Further discussion and a workaround in https://discourse.julialang.org/t/last-row-is-broken-when-iterating-an-array/15696

loleg avatar Sep 30 '18 16:09 loleg

Isn't this just a faulty iterate definition? It says that length should be equal to size(it.source, 1) but it returns nothing after size(it.source, 1)-1. Using something like

function Base.iterate(it::mytbl, i=1)
    return i > length(it) ? nothing : (it.source[i, :], (i+1))
end

we get

julia> [ row for row in table ]
2-element Array{Array{Any,1},1}:
 [1, 10.0, 1, "string1", "2012-06-15 00:00:00"]
 [2, 10.1, 2, "string2", "2013-06-15 01:00:00"]

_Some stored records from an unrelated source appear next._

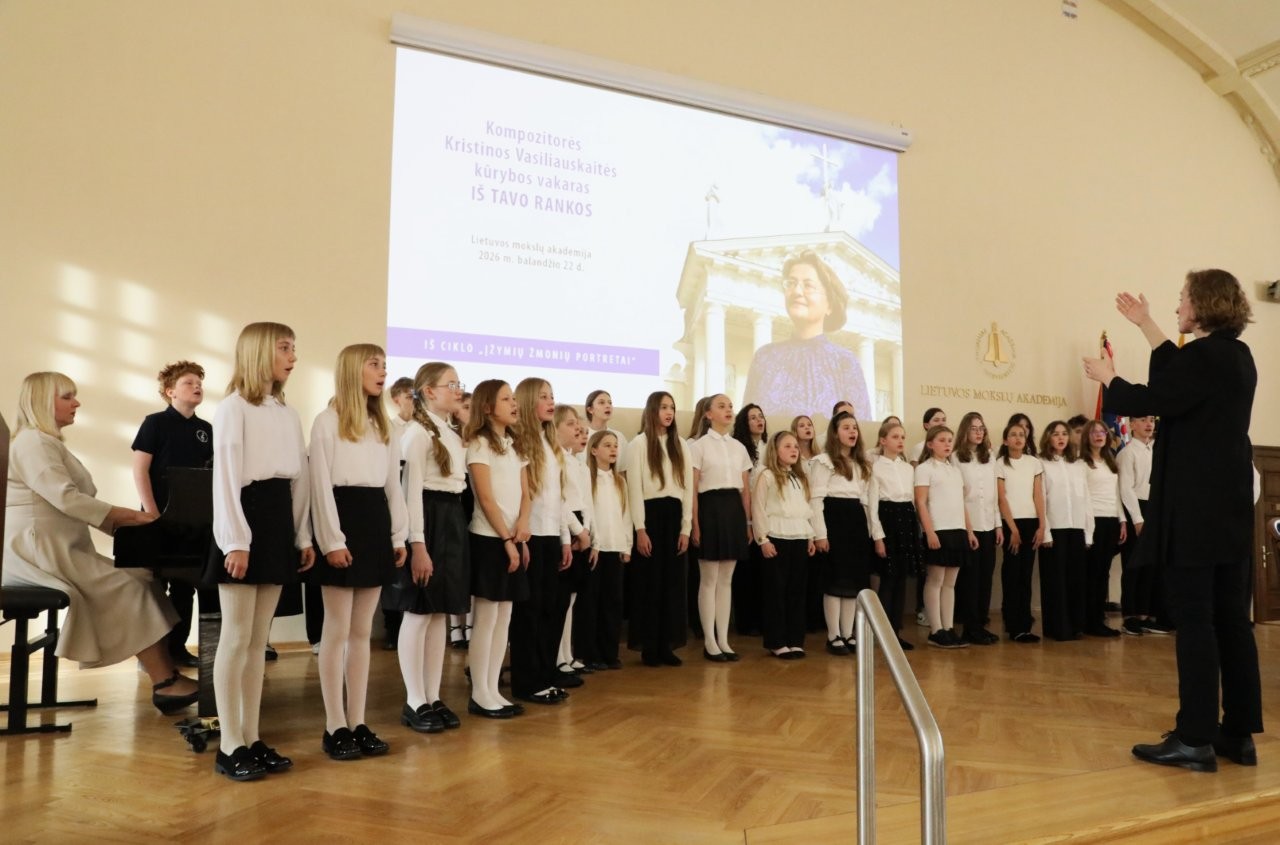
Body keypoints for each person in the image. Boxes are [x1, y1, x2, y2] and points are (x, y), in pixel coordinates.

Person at [1083, 270, 1260, 772]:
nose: (1178, 306)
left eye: (1182, 299)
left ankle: (1195, 738)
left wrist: (1109, 378)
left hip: (1195, 511)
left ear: (1202, 305)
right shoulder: (1237, 356)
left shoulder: (1204, 358)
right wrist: (1146, 324)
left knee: (1195, 621)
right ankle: (1237, 733)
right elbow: (1177, 376)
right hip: (1227, 511)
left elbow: (1154, 397)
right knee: (1232, 620)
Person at [3, 372, 198, 711]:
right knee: (130, 585)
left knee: (142, 577)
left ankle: (166, 673)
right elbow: (66, 498)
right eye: (67, 396)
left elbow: (76, 504)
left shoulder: (45, 442)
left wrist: (131, 528)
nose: (76, 403)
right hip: (38, 552)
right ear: (42, 401)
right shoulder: (33, 442)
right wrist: (134, 517)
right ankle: (165, 683)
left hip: (57, 546)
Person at [209, 322, 314, 781]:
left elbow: (298, 481)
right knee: (235, 638)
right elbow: (226, 480)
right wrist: (236, 540)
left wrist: (302, 536)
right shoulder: (233, 408)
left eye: (293, 348)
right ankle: (228, 743)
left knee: (257, 641)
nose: (293, 356)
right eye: (284, 348)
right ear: (258, 353)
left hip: (276, 521)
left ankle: (251, 736)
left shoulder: (287, 413)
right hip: (245, 519)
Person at [309, 344, 408, 759]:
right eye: (374, 364)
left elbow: (392, 485)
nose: (382, 372)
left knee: (362, 632)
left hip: (374, 523)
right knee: (336, 631)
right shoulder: (327, 421)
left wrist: (399, 535)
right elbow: (319, 486)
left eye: (385, 365)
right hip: (342, 521)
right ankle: (334, 724)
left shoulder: (383, 425)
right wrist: (332, 541)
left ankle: (358, 720)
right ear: (353, 370)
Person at [390, 362, 469, 733]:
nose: (457, 389)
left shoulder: (449, 433)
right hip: (427, 522)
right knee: (419, 611)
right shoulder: (417, 434)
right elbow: (411, 494)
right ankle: (414, 699)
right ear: (429, 391)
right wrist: (418, 544)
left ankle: (433, 695)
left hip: (451, 518)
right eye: (450, 384)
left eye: (458, 383)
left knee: (439, 612)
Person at [131, 360, 213, 668]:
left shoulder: (206, 430)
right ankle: (154, 656)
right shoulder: (154, 423)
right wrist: (153, 515)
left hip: (193, 522)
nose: (197, 387)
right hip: (158, 517)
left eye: (199, 383)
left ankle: (177, 649)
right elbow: (140, 470)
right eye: (188, 383)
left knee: (185, 586)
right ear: (170, 391)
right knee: (155, 587)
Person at [464, 379, 530, 718]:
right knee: (487, 618)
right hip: (489, 539)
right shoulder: (478, 444)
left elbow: (526, 493)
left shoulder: (515, 445)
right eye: (506, 399)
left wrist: (522, 530)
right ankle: (479, 692)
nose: (514, 404)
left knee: (504, 618)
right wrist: (506, 538)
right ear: (488, 407)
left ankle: (493, 689)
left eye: (514, 398)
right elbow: (486, 498)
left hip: (512, 538)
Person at [741, 250, 871, 421]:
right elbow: (745, 425)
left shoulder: (845, 362)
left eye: (808, 285)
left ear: (830, 305)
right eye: (791, 283)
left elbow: (860, 428)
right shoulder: (764, 357)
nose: (797, 291)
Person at [510, 378, 575, 704]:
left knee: (550, 608)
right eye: (544, 397)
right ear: (527, 402)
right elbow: (519, 497)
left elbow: (558, 498)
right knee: (529, 611)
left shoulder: (552, 446)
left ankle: (545, 674)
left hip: (550, 536)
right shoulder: (519, 443)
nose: (551, 402)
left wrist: (565, 539)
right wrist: (520, 539)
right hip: (530, 536)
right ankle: (526, 681)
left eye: (552, 396)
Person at [625, 391, 693, 667]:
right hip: (650, 516)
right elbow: (634, 490)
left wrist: (686, 527)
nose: (669, 412)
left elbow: (687, 488)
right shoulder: (638, 444)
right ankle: (649, 646)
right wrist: (640, 529)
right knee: (650, 584)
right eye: (664, 407)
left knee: (673, 584)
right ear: (652, 410)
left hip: (674, 516)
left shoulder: (681, 445)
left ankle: (667, 644)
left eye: (672, 408)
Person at [689, 394, 752, 662]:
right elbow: (692, 489)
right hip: (709, 509)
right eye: (721, 406)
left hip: (733, 510)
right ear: (708, 414)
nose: (728, 410)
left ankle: (724, 639)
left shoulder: (739, 447)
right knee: (709, 578)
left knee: (726, 579)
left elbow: (745, 490)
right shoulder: (698, 446)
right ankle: (709, 640)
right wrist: (694, 523)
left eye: (730, 406)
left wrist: (748, 522)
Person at [808, 411, 874, 655]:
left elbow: (865, 499)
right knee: (835, 581)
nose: (852, 431)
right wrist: (820, 534)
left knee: (853, 582)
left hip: (855, 521)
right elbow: (816, 499)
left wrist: (868, 530)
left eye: (854, 427)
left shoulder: (861, 464)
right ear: (835, 433)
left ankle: (848, 633)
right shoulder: (824, 461)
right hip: (834, 519)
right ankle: (833, 634)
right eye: (846, 427)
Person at [752, 432, 816, 658]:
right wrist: (763, 539)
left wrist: (810, 537)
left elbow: (805, 509)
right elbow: (758, 508)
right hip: (776, 537)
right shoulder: (767, 476)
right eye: (788, 446)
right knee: (776, 592)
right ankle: (776, 641)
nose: (794, 450)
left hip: (798, 536)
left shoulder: (799, 477)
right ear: (775, 450)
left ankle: (795, 639)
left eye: (796, 446)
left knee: (796, 591)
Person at [915, 425, 975, 649]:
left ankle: (948, 628)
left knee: (950, 583)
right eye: (942, 440)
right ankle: (936, 629)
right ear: (930, 444)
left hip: (957, 529)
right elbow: (921, 502)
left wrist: (969, 531)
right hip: (938, 530)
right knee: (935, 580)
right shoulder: (924, 469)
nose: (947, 444)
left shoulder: (955, 470)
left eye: (950, 440)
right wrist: (929, 531)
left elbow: (961, 503)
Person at [1037, 420, 1091, 642]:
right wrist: (1045, 531)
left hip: (1076, 527)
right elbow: (1041, 499)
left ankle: (1076, 625)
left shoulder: (1078, 465)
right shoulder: (1042, 464)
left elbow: (1085, 499)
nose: (1060, 438)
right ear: (1048, 438)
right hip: (1055, 529)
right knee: (1055, 581)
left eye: (1064, 434)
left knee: (1076, 579)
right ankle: (1058, 628)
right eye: (1055, 434)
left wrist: (1088, 532)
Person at [868, 420, 919, 650]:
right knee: (888, 580)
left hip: (905, 520)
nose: (900, 441)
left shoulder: (908, 468)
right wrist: (878, 537)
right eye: (895, 437)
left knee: (901, 580)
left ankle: (895, 632)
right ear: (883, 440)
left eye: (902, 437)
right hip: (887, 520)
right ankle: (882, 633)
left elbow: (912, 501)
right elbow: (872, 506)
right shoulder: (875, 468)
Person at [951, 412, 1001, 645]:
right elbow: (957, 496)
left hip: (988, 524)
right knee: (970, 580)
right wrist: (968, 529)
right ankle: (970, 627)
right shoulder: (955, 458)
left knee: (985, 577)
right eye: (974, 428)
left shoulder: (990, 457)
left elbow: (994, 494)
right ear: (965, 431)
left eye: (982, 428)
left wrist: (998, 524)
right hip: (968, 526)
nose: (979, 432)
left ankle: (980, 624)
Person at [581, 430, 629, 670]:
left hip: (615, 546)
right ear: (594, 450)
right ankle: (591, 654)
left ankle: (610, 653)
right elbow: (588, 514)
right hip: (595, 549)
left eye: (615, 446)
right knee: (592, 602)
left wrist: (627, 545)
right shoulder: (588, 480)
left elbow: (625, 514)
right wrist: (593, 541)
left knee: (613, 602)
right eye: (607, 445)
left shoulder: (619, 481)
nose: (613, 449)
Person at [995, 420, 1046, 644]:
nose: (1018, 438)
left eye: (1021, 435)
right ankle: (1013, 624)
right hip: (1011, 523)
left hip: (1031, 522)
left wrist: (1042, 525)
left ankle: (1024, 625)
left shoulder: (1034, 463)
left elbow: (1038, 495)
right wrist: (1012, 529)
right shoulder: (999, 464)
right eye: (1013, 435)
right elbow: (1001, 498)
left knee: (1025, 575)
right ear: (1006, 440)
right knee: (1012, 574)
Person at [1116, 414, 1167, 636]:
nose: (1149, 424)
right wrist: (1137, 518)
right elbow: (1125, 488)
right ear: (1132, 425)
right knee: (1133, 565)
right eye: (1143, 420)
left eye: (1152, 421)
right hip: (1136, 508)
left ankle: (1146, 615)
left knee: (1151, 565)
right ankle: (1130, 616)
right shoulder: (1127, 453)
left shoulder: (1157, 451)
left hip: (1154, 508)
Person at [1079, 419, 1125, 637]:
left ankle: (1098, 618)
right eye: (1094, 432)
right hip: (1093, 520)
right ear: (1087, 437)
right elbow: (1084, 496)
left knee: (1103, 572)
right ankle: (1090, 620)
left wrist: (1122, 520)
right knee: (1092, 572)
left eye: (1102, 432)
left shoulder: (1110, 460)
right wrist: (1088, 526)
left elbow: (1116, 494)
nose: (1099, 435)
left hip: (1111, 520)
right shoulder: (1082, 463)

julia> [ row[1] for row in table ]
2-element Array{Int64,1}:
 1
 2

julia> [ row[2] for row in table ]
2-element Array{Float64,1}:
 10.0
 10.1

KristofferC avatar Sep 30 '18 16:09 KristofferC

There I suppose there's two things going on here: instead of nothing the last item returned is a weird undefined row with strange values when accessed by index. And the documentation on iterators could use some better examples, like yours @KristofferC

loleg avatar Sep 30 '18 19:09 loleg

Maybe the array comprehension code could check that the number of collected elements matches the declared length for HasLength/HasShape iterators? That would catch errors like this.

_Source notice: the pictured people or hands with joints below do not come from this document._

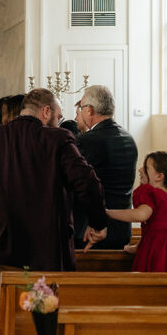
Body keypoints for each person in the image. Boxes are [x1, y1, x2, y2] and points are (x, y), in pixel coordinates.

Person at [0, 88, 107, 335]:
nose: (58, 121)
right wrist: (98, 224)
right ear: (46, 112)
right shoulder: (57, 139)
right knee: (39, 322)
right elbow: (88, 183)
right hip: (41, 252)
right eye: (57, 116)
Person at [72, 85, 138, 250]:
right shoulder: (128, 138)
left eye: (80, 107)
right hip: (122, 228)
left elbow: (82, 185)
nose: (79, 112)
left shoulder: (87, 141)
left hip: (91, 229)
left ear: (89, 110)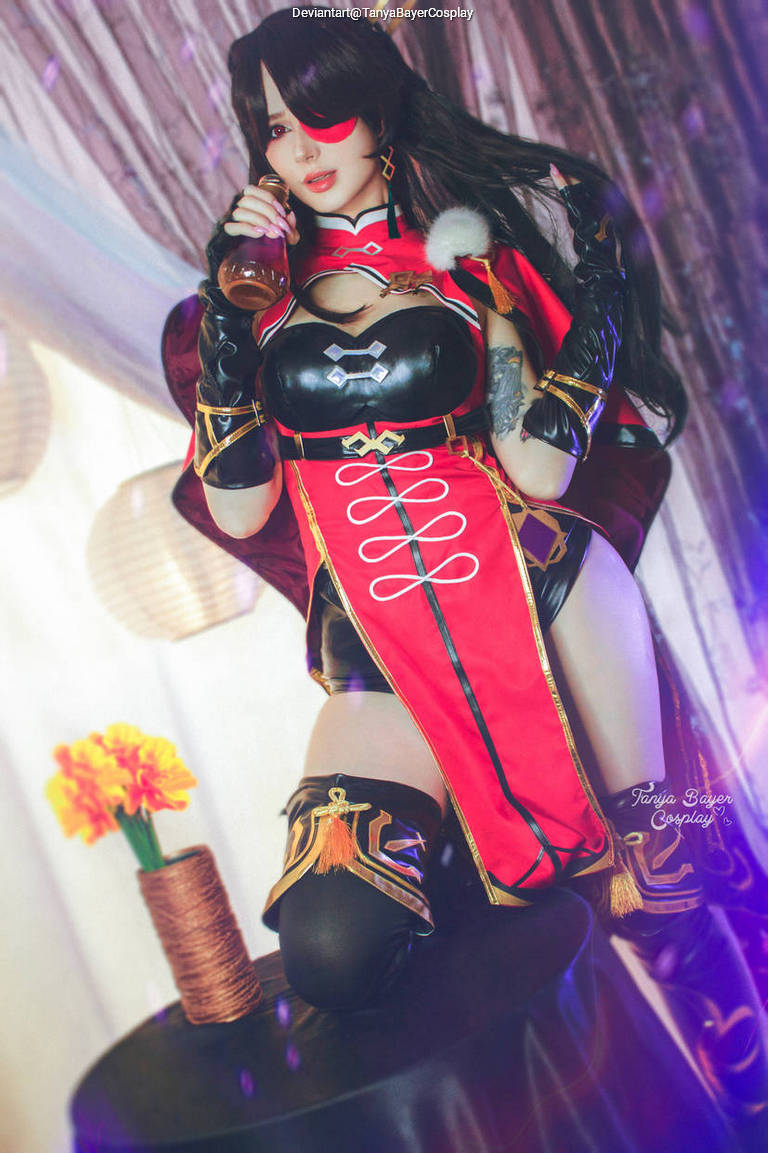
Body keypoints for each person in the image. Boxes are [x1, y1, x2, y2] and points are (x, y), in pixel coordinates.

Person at [162, 7, 767, 1127]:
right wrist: (231, 311)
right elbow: (243, 505)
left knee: (670, 893)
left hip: (539, 597)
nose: (298, 151)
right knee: (337, 949)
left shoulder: (465, 261)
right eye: (273, 131)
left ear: (380, 112)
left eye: (319, 116)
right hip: (378, 648)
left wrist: (596, 293)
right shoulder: (251, 302)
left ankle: (741, 1103)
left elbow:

nalimilan avatar Sep 30 '18 19:09 nalimilan

Yes, this is very similar to JuliaLang/julia#28763. Adding a check for iterating fewer than length elements sounds good; that at least fixes the problem in one direction.

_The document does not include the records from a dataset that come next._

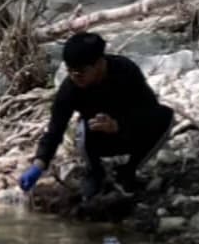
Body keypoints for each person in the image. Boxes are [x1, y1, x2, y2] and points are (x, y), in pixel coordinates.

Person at [18, 32, 175, 206]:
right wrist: (38, 165)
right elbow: (55, 129)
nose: (74, 77)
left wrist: (118, 125)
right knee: (83, 129)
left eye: (80, 72)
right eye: (70, 71)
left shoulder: (125, 70)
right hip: (95, 139)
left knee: (165, 116)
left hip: (130, 132)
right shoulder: (70, 88)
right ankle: (95, 172)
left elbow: (149, 110)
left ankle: (128, 171)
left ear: (99, 63)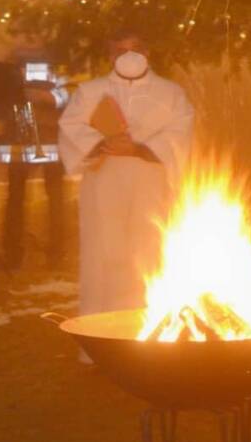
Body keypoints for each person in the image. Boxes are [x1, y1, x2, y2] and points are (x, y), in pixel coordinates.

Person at [57, 27, 194, 317]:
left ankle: (148, 329)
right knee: (103, 250)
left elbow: (181, 131)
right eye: (120, 51)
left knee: (148, 249)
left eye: (135, 49)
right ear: (110, 55)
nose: (128, 56)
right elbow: (70, 128)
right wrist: (101, 142)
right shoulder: (91, 92)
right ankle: (100, 331)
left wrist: (141, 148)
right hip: (104, 178)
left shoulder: (170, 93)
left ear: (147, 53)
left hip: (150, 179)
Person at [0, 46, 69, 269]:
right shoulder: (9, 69)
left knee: (55, 198)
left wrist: (44, 96)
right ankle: (13, 254)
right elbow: (0, 105)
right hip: (20, 142)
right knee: (15, 199)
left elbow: (68, 96)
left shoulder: (56, 66)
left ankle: (57, 252)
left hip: (51, 141)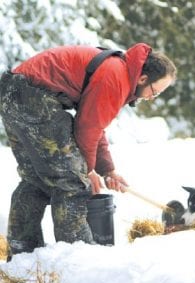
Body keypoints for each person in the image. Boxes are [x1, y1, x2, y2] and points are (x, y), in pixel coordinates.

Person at [0, 43, 177, 258]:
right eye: (154, 92)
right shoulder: (116, 78)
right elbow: (87, 128)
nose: (150, 98)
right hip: (34, 98)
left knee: (35, 179)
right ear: (143, 79)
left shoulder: (119, 71)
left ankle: (22, 256)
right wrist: (87, 171)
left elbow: (95, 125)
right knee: (72, 183)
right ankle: (77, 257)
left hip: (12, 93)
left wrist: (108, 170)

JeffBezanson avatar Oct 01 '18 16:10 JeffBezanson

https://github.com/JuliaLang/julia/pull/29458 catches this:

julia> [ row for row in table ]
ERROR: iterator returned fewer elements than its declared length
Stacktrace:
 [1] collect_to!(::Array{Array{Any,1},1}, ::Base.Generator{mytbl,getfield(Main, Symbol("##3#4"))}, ::Int64, ::Tuple{Array{Any,1},Int64}) at ./array.jl:690
 [2] collect_to_with_first!(::Array{Array{Any,1},1}, ::Array{Any,1}, ::Base.Generator{mytbl,getfield(Main, Symbol("##3#4"))}, ::Tuple{Array{Any,1},Int64}) at ./array.jl:663
 [3] collect(::Base.Generator{mytbl,getfield(Main, Symbol("##3#4"))}) at ./array.jl:644
 [4] top-level scope at none:0

julia> [ row[1] for row in table ]
ERROR: iterator returned fewer elements than its declared length
Stacktrace:
 [1] collect_to!(::Array{Int64,1}, ::Base.Generator{mytbl,getfield(Main, Symbol("##5#6"))}, ::Int64, ::Tuple{Array{Any,1},Int64}) at ./array.jl:690
 [2] collect_to_with_first!(::Array{Int64,1}, ::Int64, ::Base.Generator{mytbl,getfield(Main, Symbol("##5#6"))}, ::Tuple{Array{Any,1},Int64}) at./array.jl:663
 [3] collect(::Base.Generator{mytbl,getfield(Main, Symbol("##5#6"))}) at ./array.jl:644
 [4] top-level scope at none:0

nalimilan avatar Oct 01 '18 19:10 nalimilan